Transcribe word for word the lines below from the line with "1348,121 L 1376,104" through the line with "M 1037,288 L", ends included.

┄┄┄┄┄┄┄┄┄┄┄┄┄┄┄┄┄┄┄┄

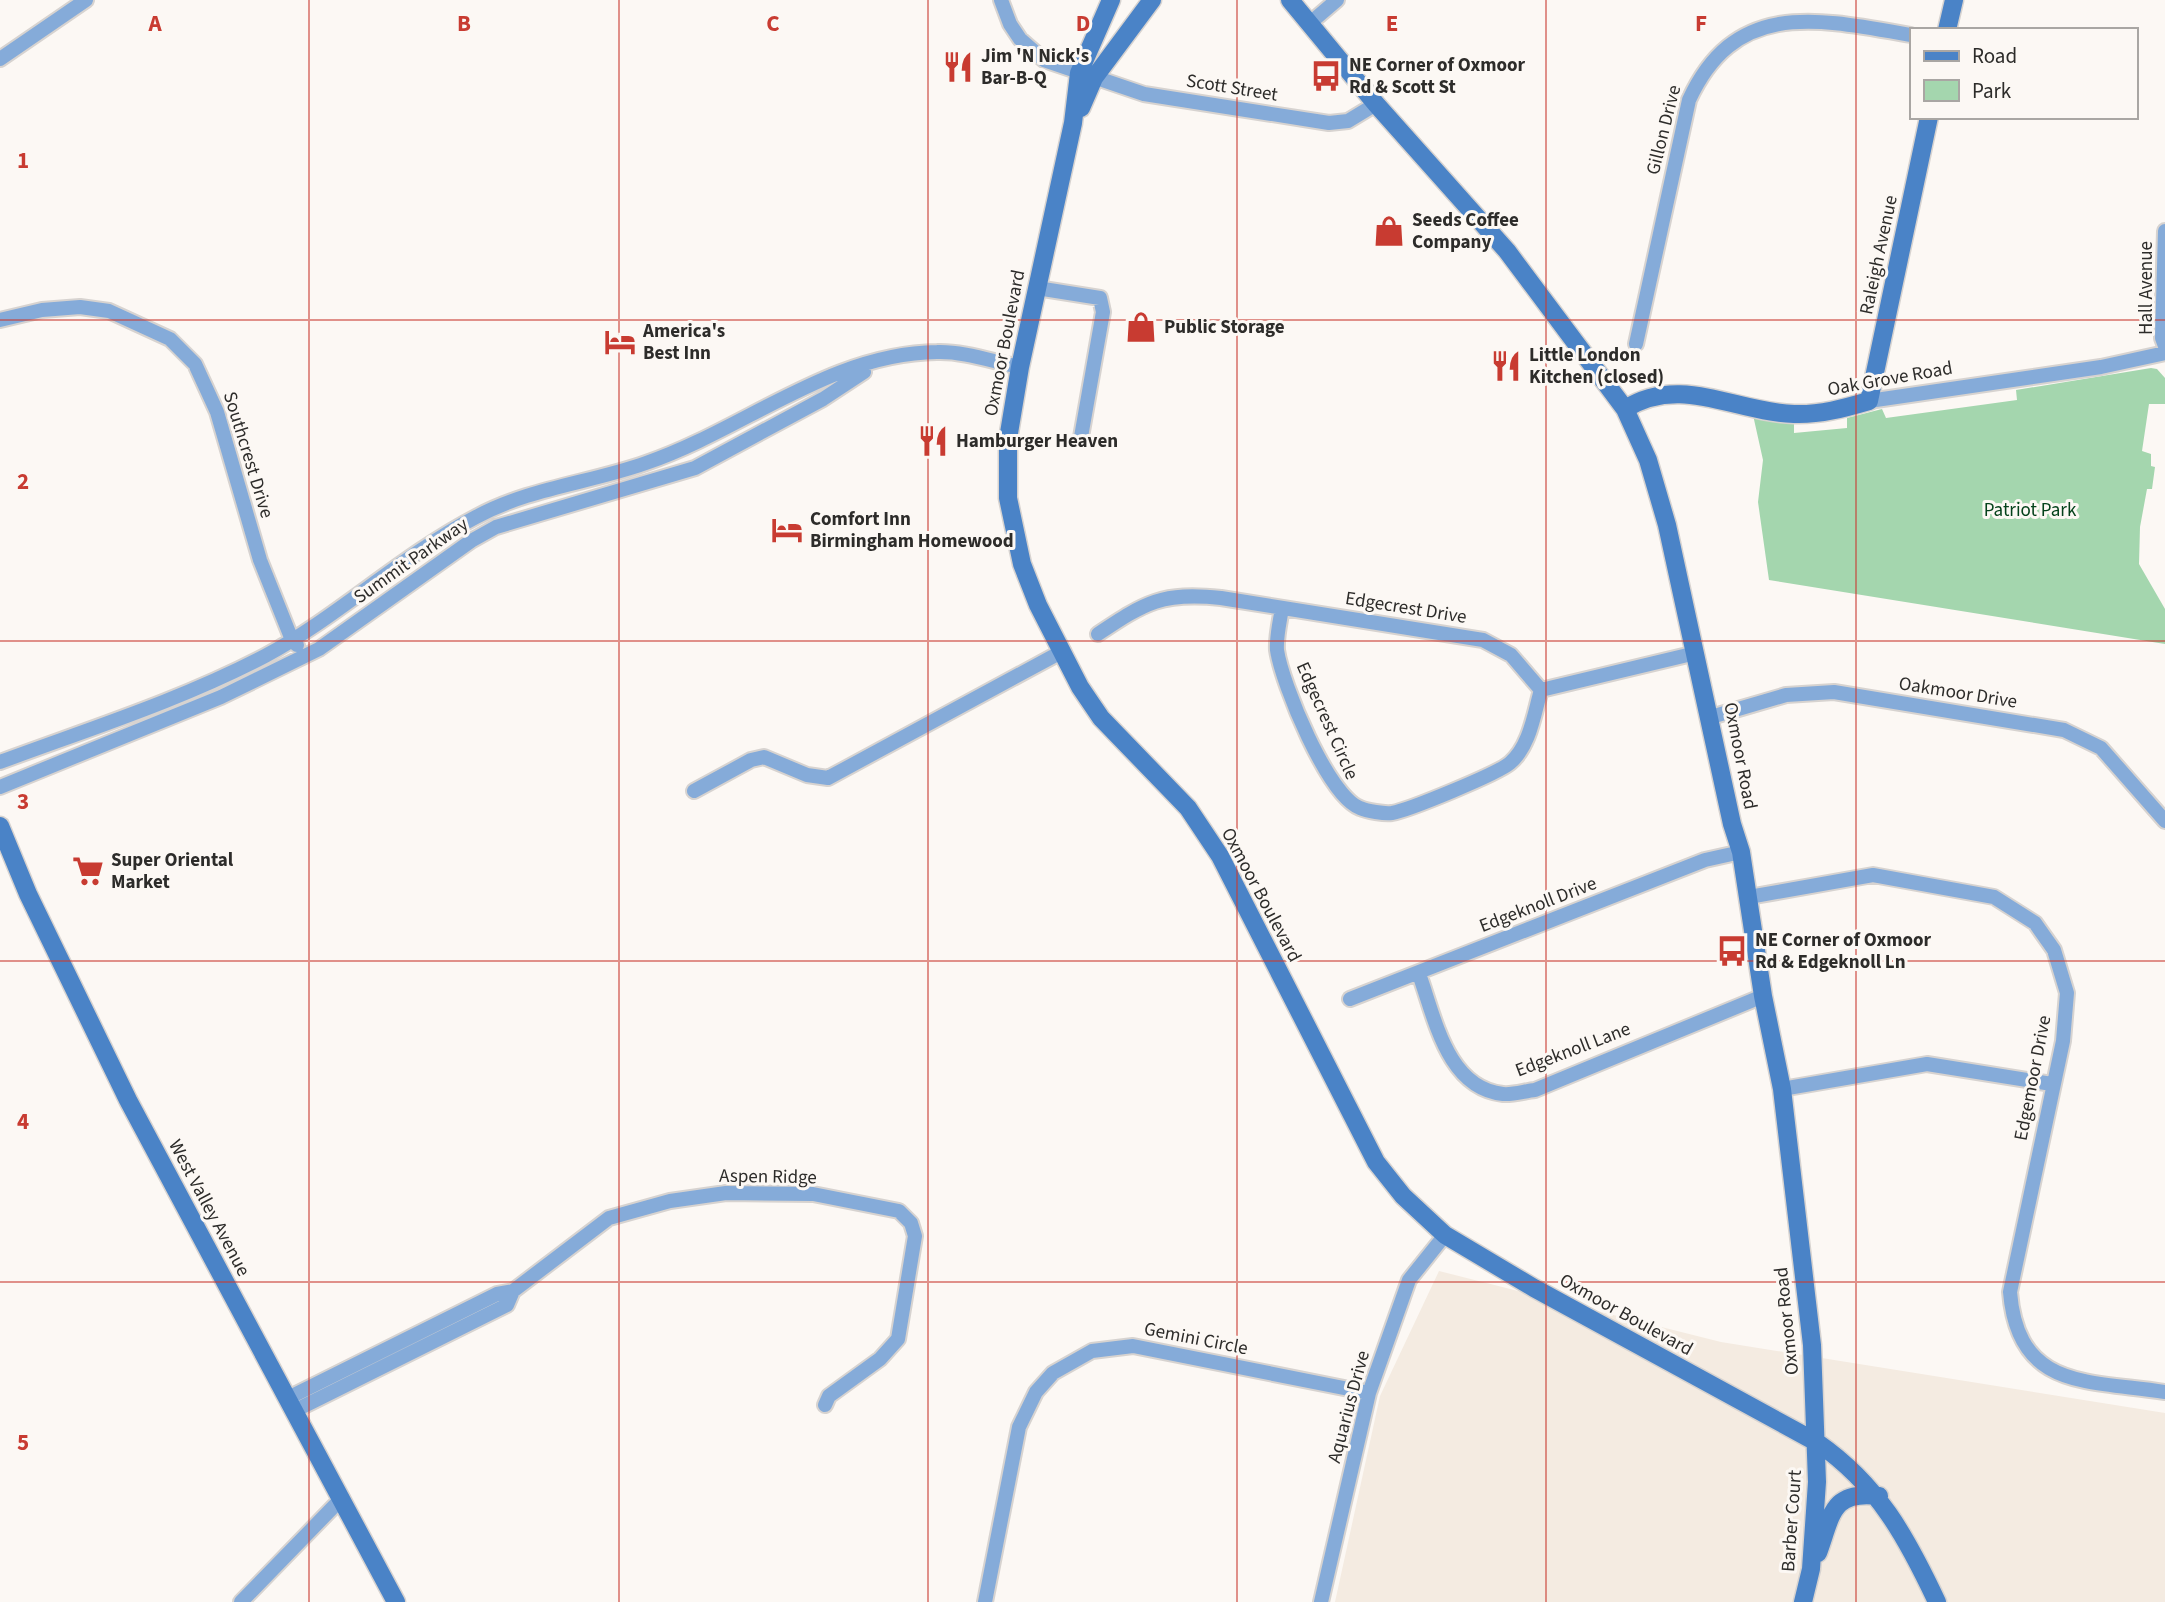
<svg xmlns="http://www.w3.org/2000/svg" width="2165" height="1602" viewBox="0 0 2165 1602" font-family="'Source Sans 3',sans-serif">
  <rect width="100%" height="100%" fill="#fcf8f4"/>
  <!-- built -->
  <path fill="#f4ebe1" d="M 1439,1271 L 1721,1342 L 2165,1413 L 2165,1602 L 1335,1602 L 1380,1396 Z"/>
  <!-- green -->
  <path fill="#a4d6ae" d="M 2151,368 L 2157,369 L 2165,378 L 2165,404 L 2149,404 L 2142,451 L 2151,454 L 2151,466 L 2155,467 L 2152,489 L 2147,489 L 2140,527 L 2139,564 L 2165,609 L 2165,644 L 1769,580 L 1758,502 L 1763,460 L 1753,415 L 1794,423 L 1794,433 L 1847,428 L 1847,418 L 1882,409 L 1886,418 L 2017,400 L 2016,390 Z"/>
  <g fill="none" stroke-linecap="round" stroke-linejoin="round">
    <defs>
      <path id="street" d="M 1001,0 L 1010,24 L 1020,39 L 1044,60 L 1144,94 L 1329,123 L 1348,121 L 1376,104
        M 1309,24 L 1337,0
        M 0,59 L 86,0
        M 2165,231 L 2162,338 L 2165,346
        M 1037,288 L 1100,298 L 1103,312 L 1081,437
        M 0,320 L 42,310 L 80,307 L 109,311 L 170,339 L 195,364 L 217,412 L 260,560 L 292,640 L 297,645
        M 1636,344 L 1689,100 C 1735,0 1815,18 1911,35
        M 1869,401 L 2101,367 L 2165,353
        M 1282,608 C 1280,621 1276,637 1277,650 C 1282,684 1328,796 1360,808 C 1367,811 1384,814 1392,813 C 1409,810 1497,774 1510,763 C 1530,746 1534,714 1541,690
        M 1098,634 C 1146,602 1162,592 1221,598 L 1483,640 L 1511,655 L 1541,690
        M 1541,690 L 1696,653
        M 1711,717 L 1786,695 L 1834,692 L 2064,730 L 2101,748 L 2165,821
        M 0,762 C 89,729 181,700 265,656 C 339,616 401,556 476,517 C 529,488 590,483 646,463 C 743,430 831,353 937,352 C 964,351 994,362 1020,367
        M 0,787 L 221,697 L 319,649 L 471,541 L 496,527 L 695,468 L 823,399 L 864,372
        M 694,791 L 751,760 L 764,757 L 807,775 L 828,778 L 1063,651
        M 1749,897 L 1873,875 L 1994,897 L 2035,923 L 2054,950 L 2067,993 L 2063,1041 L 2010,1292 C 2018,1390 2088,1380 2165,1392
        M 1419,974 C 1435,1018 1447,1088 1503,1094 C 1513,1095 1525,1091 1535,1090 L 1763,996
        M 1350,999 L 1705,860 L 1741,852
        M 1782,1089 L 1927,1064 L 2052,1084
        M 288,1398 L 497,1294 L 513,1291
        M 294,1411 L 507,1305 L 513,1291 L 609,1218 L 670,1201 L 726,1193 L 813,1194 L 899,1211 L 911,1223 L 915,1236 L 898,1339 L 880,1359 L 829,1396 L 825,1405
        M 241,1602 L 342,1498
        M 985,1602 L 1019,1427 L 1036,1392 L 1053,1373 L 1092,1351 L 1133,1346 L 1369,1393
        M 1321,1602 L 1369,1393 L 1409,1280 L 1445,1235"/>
      <path id="secondary" d="M 1111,0 L 1079,73 L 1073,123 L 1020,367 L 1008,439 L 1008,498 L 1022,564 L 1038,605 L 1080,687 L 1101,718 L 1188,808 L 1220,856 L 1376,1162 L 1403,1196 L 1445,1235 L 1534,1288 L 1818,1443 C 1878,1485 1906,1536 1937,1602
        M 1290,0 L 1376,104 L 1507,251 L 1625,409 L 1648,460 L 1667,525 L 1732,824 L 1741,852 L 1763,996 L 1782,1089 L 1812,1345 L 1817,1482 L 1811,1569 L 1803,1602
        M 1947,30 L 1954,0
        M 1081,108 L 1094,78 L 1152,0
        M 1625,409 C 1681,374 1734,412 1794,414 C 1820,415 1845,408 1869,401 L 1929,117
        M 0,826 L 28,894 L 128,1100 L 396,1602
        M 1818,1553 C 1832,1515 1831,1490 1879,1496"/>
    </defs>
    <!-- street casing -->
    <use href="#street" stroke="#d7d3d0" stroke-width="18"/>
    <!-- secondary casing -->
    <use href="#secondary" stroke="#d7d3d0" stroke-width="21"/>
    <!-- street -->
    <use href="#street" stroke="#85abd9" stroke-width="14"/>
    <!-- secondary -->
    <use href="#secondary" stroke="#4a83c7" stroke-width="18"/>
  </g>
  <!-- grid -->
  <path fill="none" stroke="#c83b31" stroke-width="2" stroke-opacity="0.55" d="M 309,0 L 309,1602M 619,0 L 619,1602M 928,0 L 928,1602M 1237,0 L 1237,1602M 1546,0 L 1546,1602M 1856,0 L 1856,1602M 0,320 L 2165,320M 0,641 L 2165,641M 0,961 L 2165,961M 0,1282 L 2165,1282"/>
  <!-- icons -->
  <defs>
    <symbol id="restaurant-bare" viewBox="-9 -9 18 18"><path d="M-5-6h1v4h1v-4h1v4h1v-4h1v5L-1.5 .5V6h-2V.5L-5-1ZM5-6V6H3V1.5H1.5Q1.5-4 5-6Z" fill="#c83b31" stroke="#fcf8f4" stroke-width="2.5" paint-order="stroke"/></symbol>
    <symbol id="bus-bare" viewBox="-9 -9 18 18"><path d="M-5-6H5V4H4V6H2V4H-2V6H-4V4H-5ZM-3.5-4V0h7V-4ZM-3.5 1.2v1.5H-2V1.2ZM2 1.2v1.5H3.5V1.2Z" fill="#c83b31" stroke="#fcf8f4" stroke-width="2.5" paint-order="stroke"/></symbol>
    <symbol id="shop-bare" viewBox="-9 -9 18 18"><path d="M-5-2.5h2.3a2.7 3.5 0 0 1 5.4 0H5L5.5 6h-11ZM-1.5-2.5h3a1.5 2.3 0 0 0-3 0Z" fill="#c83b31" stroke="#fcf8f4" stroke-width="2.5" paint-order="stroke"/></symbol>
    <symbol id="hotel-bare" viewBox="-9 -9 18 18"><path d="M-6-4.5h1.5V1H6V5H4.5V3h-9V5H-6ZM-4 0a1.8 1.8 0 1 1 3.6 0ZM.5 0V-2.5h3Q6-2.5 6 0Z" fill="#c83b31" stroke="#fcf8f4" stroke-width="2.5" paint-order="stroke"/></symbol>
    <symbol id="supermarket-bare" viewBox="-9 -9 18 18"><path d="M-6-5.5h2.5l.6 2H6L4.5 2H-2.5L-4.4-4H-6ZM-1.5 3.2a1.3 1.3 0 1 0 .1 0ZM3 3.2a1.3 1.3 0 1 0 .1 0Z" fill="#c83b31" stroke="#fcf8f4" stroke-width="2.5" paint-order="stroke"/></symbol>
  </defs>
  <g fill-rule="evenodd">
    <use href="#restaurant-bare" x="936" y="45" width="44" height="44"/>
    <use href="#bus-bare" x="1304" y="54" width="44" height="44"/>
    <use href="#shop-bare" x="1367" y="209" width="44" height="44"/>
    <use href="#shop-bare" x="1119" y="305" width="44" height="44"/>
    <use href="#hotel-bare" x="598" y="320" width="44" height="44"/>
    <use href="#restaurant-bare" x="1484" y="344" width="44" height="44"/>
    <use href="#restaurant-bare" x="911" y="419" width="44" height="44"/>
    <use href="#hotel-bare" x="765" y="508" width="44" height="44"/>
    <use href="#supermarket-bare" x="66" y="849" width="44" height="44"/>
    <use href="#bus-bare" x="1710" y="929" width="44" height="44"/>
  </g>
  <g text-anchor="middle" dominant-baseline="central" stroke-width="6" stroke-linejoin="round" paint-order="stroke">
    <!-- poi labels -->
    <g font-size="19" font-weight="bold" fill="#2d2c2a" stroke="#fcf8f4" text-anchor="start">
      <text x="981" y="56">Jim 'N Nick's<tspan x="981" dy="22">Bar-B-Q</tspan></text>
      <text x="1349" y="65">NE Corner of Oxmoor<tspan x="1349" dy="22">Rd &amp; Scott St</tspan></text>
      <text x="1412" y="220">Seeds Coffee<tspan x="1412" dy="22">Company</tspan></text>
      <text x="1164" y="327">Public Storage</text>
      <text x="643" y="331">America's<tspan x="643" dy="22">Best Inn</tspan></text>
      <text x="1529" y="355">Little London<tspan x="1529" dy="22">Kitchen (closed)</tspan></text>
      <text x="956" y="441">Hamburger Heaven</text>
      <text x="810" y="519">Comfort Inn<tspan x="810" dy="22">Birmingham Homewood</tspan></text>
      <text x="111" y="860">Super Oriental<tspan x="111" dy="22">Market</tspan></text>
      <text x="1755" y="940">NE Corner of Oxmoor<tspan x="1755" dy="22">Rd &amp; Edgeknoll Ln</tspan></text>
    </g>
    <!-- street labels -->
    <g font-size="19" fill="#2d2c2a" stroke="#fcf8f4">
      <text transform="translate(1232 88) rotate(9)">Scott Street</text>
      <text transform="translate(1664 130) rotate(-76)">Gillon Drive</text>
      <text transform="translate(1879 255) rotate(-78)">Raleigh Avenue</text>
      <text transform="translate(2146 288) rotate(-90)">Hall Avenue</text>
      <text transform="translate(1005 343) rotate(-79)">Oxmoor Boulevard</text>
      <text transform="translate(1890 379) rotate(-10)">Oak Grove Road</text>
      <text transform="translate(248 455) rotate(73)">Southcrest Drive</text>
      <text transform="translate(411 561) rotate(-35)">Summit Parkway</text>
      <text transform="translate(1406 608) rotate(9)">Edgecrest Drive</text>
      <text transform="translate(1958 693) rotate(9)">Oakmoor Drive</text>
      <text transform="translate(1327 721) rotate(66)">Edgecrest Circle</text>
      <text transform="translate(1740 756) rotate(79)">Oxmoor Road</text>
      <text transform="translate(1261 895) rotate(62)">Oxmoor Boulevard</text>
      <text transform="translate(1538 905) rotate(-21)">Edgeknoll Drive</text>
      <text transform="translate(1573 1050) rotate(-21)">Edgeknoll Lane</text>
      <text transform="translate(2033 1078) rotate(-79)">Edgemoor Drive</text>
      <text transform="translate(768 1177) rotate(1)">Aspen Ridge</text>
      <text transform="translate(209 1208) rotate(62)">West Valley Avenue</text>
      <text transform="translate(1626 1315) rotate(29)">Oxmoor Boulevard</text>
      <text transform="translate(1787 1321) rotate(-96)">Oxmoor Road</text>
      <text transform="translate(1196 1339) rotate(11)">Gemini Circle</text>
      <text transform="translate(1349 1407) rotate(-75)">Aquarius Drive</text>
      <text transform="translate(1792 1521) rotate(-86)">Barber Court</text>
    </g>
    <!-- park labels -->
    <g font-size="19" fill="#04421b" stroke="#fcf8f4">
      <text x="2030" y="510">Patriot Park</text>
    </g>
  </g>
  <g font-size="23" text-anchor="middle" font-weight="bold" fill="#c83b31" stroke="#fcf8f4" stroke-width="6" stroke-linejoin="round" paint-order="stroke">
    <text x="155" y="31">A</text>
    <text x="464" y="31">B</text>
    <text x="773" y="31">C</text>
    <text x="1083" y="31">D</text>
    <text x="1392" y="31">E</text>
    <text x="1701" y="31">F</text>
    <text x="23" y="168">1</text>
    <text x="23" y="489">2</text>
    <text x="23" y="809">3</text>
    <text x="23" y="1129">4</text>
    <text x="23" y="1450">5</text>
  </g>
  <!-- legend -->
  <rect x="1910" y="28" width="228" height="91" fill="#fcf8f4" stroke="#a9a6a3" stroke-width="2"/>
  <rect x="1924" y="51" width="35" height="10" fill="#4a83c7" stroke="#a9a6a3" stroke-width="2"/>
  <text x="1972" y="63" font-size="21" fill="#2d2c2a">Road</text>
  <rect x="1924" y="80" width="35" height="21" fill="#a4d6ae" stroke="#a9a6a3" stroke-width="2"/>
  <text x="1972" y="98" font-size="21" fill="#2d2c2a">Park</text>
</svg>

┄┄┄┄┄┄┄┄┄┄┄┄┄┄┄┄┄┄┄┄

WORKED SOLUTION:
      <path id="street" d="M 1001,0 L 1010,24 L 1020,39 L 1044,60 L 1144,94 L 1329,123 L 1348,121 L 1376,104
        M 1309,24 L 1337,0
        M 0,59 L 86,0
        M 2165,231 L 2162,338 L 2165,346
        M 1037,288 L 1100,298 L 1103,312 L 1081,437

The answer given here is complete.